The 2008 model’s lines are fussy in comparison to the original and the decals likewise. Of note the crescent/pod like front indicators. Perhaps its the conservative colour scheme detracts from the physical design. The filigree design like the foot pegs, especially the rear set are an interesting touch but does not present the image of speed like the original’s aero wing like extensions.

The rear end in the flesh is not as weird as the photos suggest. When viewed as a whole it actually works. Side by side the original’s rear design is honestly odd by comparison. That didn’t occur to me until I saw the two treatments. The bulges on the rear and front that house the indicators are not part of the main fairing but are actually pods that can be removed. They are put together very well so they look like they are all one piece. This would also explain reports that this model was going to have an adaptive fairing.

What is actually really odd is the design of the pipes, in particular chrome ends on the exhaust pipes. I commend the redesign of the pipes themselves purely because its different. Nevertheless the black coating looks OK (which you can still see the stainless steel braiding) if you take into account that its the same colour as the frame. Thanks to noise legislation I can understand why the new Hayabusa’s cans  are huge but still…

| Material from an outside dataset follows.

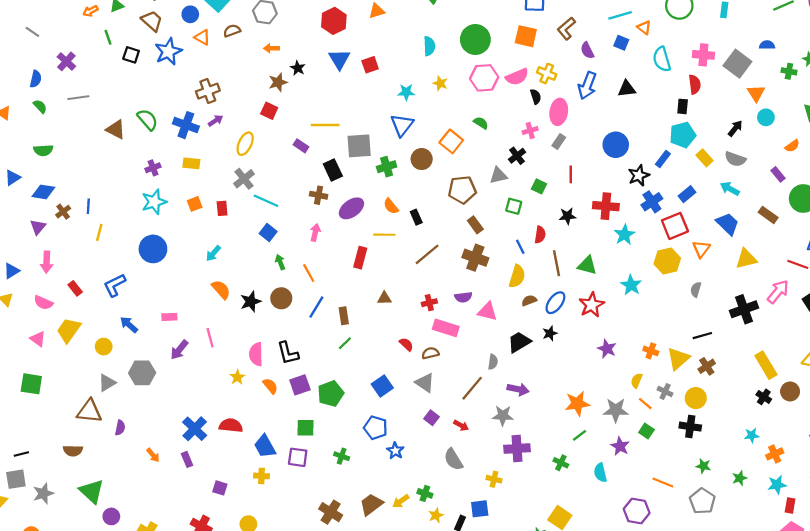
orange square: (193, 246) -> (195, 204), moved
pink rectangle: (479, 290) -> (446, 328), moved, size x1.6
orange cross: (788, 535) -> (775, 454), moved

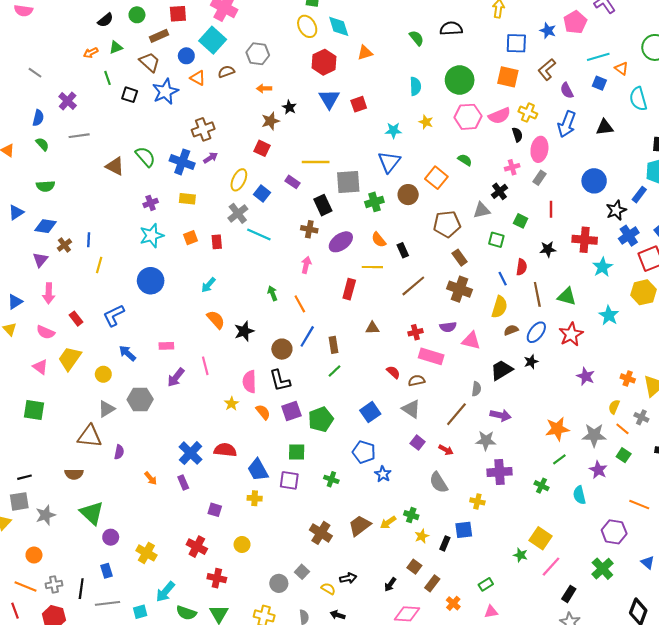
blue square: (268, 232) -> (262, 193), moved
brown circle: (281, 298) -> (282, 349), moved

I am not completely happy with the new Hayabusa instrument panel design. Yes it’s all new and yes it shows more things and yes green, yellow, red and blue warning lights, graphics but the raised bezels and flat plastic windows looks cheaper than the original. The Hayabusa is a top range motorcycle and it should have a bespoke instrument panel. After all the original had one that was classier than the rest…

More to the point it has whole lot more functions than the original. Almost all useful! New for ’08 is dash light brightness control, a gear indicator, a power mode indicator, a programmable rev ‘limit’ light and 2 trip meters. So they seem to have catered for the drag racers, track day riders and the tourers! The only thing I wished they included was a outside temperature gauge. *Update it is missing the fuel computer! I really like that feature on the original.

Here’s a close up of the power mode switch. Not much to look at but its effect is noticeable. 3 different power modes which makes the Hayabusa suitable for even the less experienced? According to the manual the power modes make significant differences – BUT I have only used the A mode so far.

Quality of the plastics is the similar to the original but the garnish panels on the side of the dash appear less sturdy? Back to the dash plastics, the new Hayabusa has a 4 piece dashboard surround whereas the original had only 2. I prefer the original Hayabusa – only because the textured original it looks better.

Paint work on me new one is nice and glossy – more so than the original. Less attractive where the decals which did I feel adds to its appearance. Since the decals extend to the fuel tank and is covered by the clear coat it will be hard to change graphics colors or remove them all together. (I have a Blue one)

The rear hump is smaller the the original and so is the rear seat pad. They have now included body colored passenger grab rail as opposed to the grey originals. The hump is not as obvious as the original Hayabusa. Also of note was the rear view mirrors. They are the same as the original!

Ride position is very similar to the original for me others claimed it was more up right. I think its more leant over. The feel was like the original but to me seemed more solid. Engine noise was the familiar Suzuki bag of bolts and the exhaust a more car like than before in the open the engine noise is quieter than the original.

While it looks good so far I am not as impressed with the 2008 Hayabusa as I was with the original which I bought the after the the first showing. The new model is a lovely bike but I wish they had done less physical ‘improvements’. They should have kept the fairing but redesigned the rear end and with the saved funds spent more on the dash board (eg. added a larger LCD panel) and engine.

All that said I did finally buy one!

This picture at the top is the new SAIS key you get when you buy a Hayabusa, much nicer than the old style floppy key! The picture is cut off for security reasons. That’s a Ltd Edition Tomb Raider key chain for those who are curious.

Hoped you like the first part of my new long term review!